REQUEST: Copy down the stretch of material from the line containing "Las personas que crecieron en un hogar" through the line containing "abril 15, 2025", including both of those lines, word for word.
┌─ SUPPLIED MATERIAL
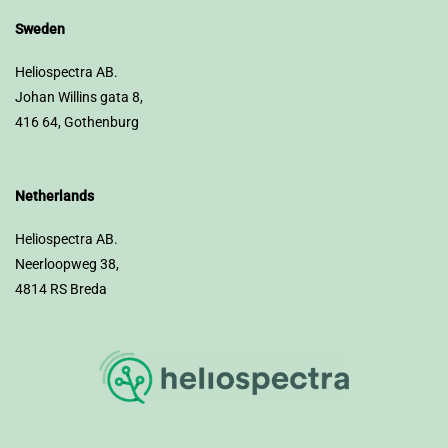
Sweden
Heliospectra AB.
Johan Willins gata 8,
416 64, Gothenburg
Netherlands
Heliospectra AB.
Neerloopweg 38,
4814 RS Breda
└─
┌─ SUPPLIED MATERIAL
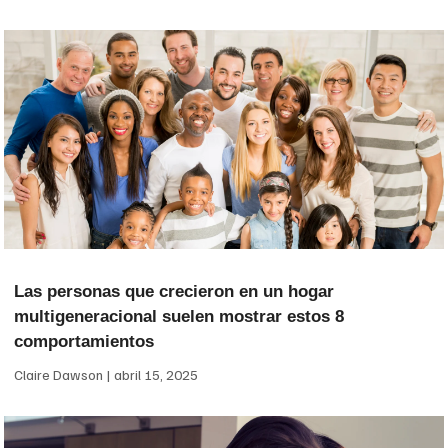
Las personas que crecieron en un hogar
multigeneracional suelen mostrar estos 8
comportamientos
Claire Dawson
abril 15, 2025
└─
PROBLEM SOLUTION:
Las personas que crecieron en un hogar
multigeneracional suelen mostrar estos 8
comportamientos
Claire Dawson
abril 15, 2025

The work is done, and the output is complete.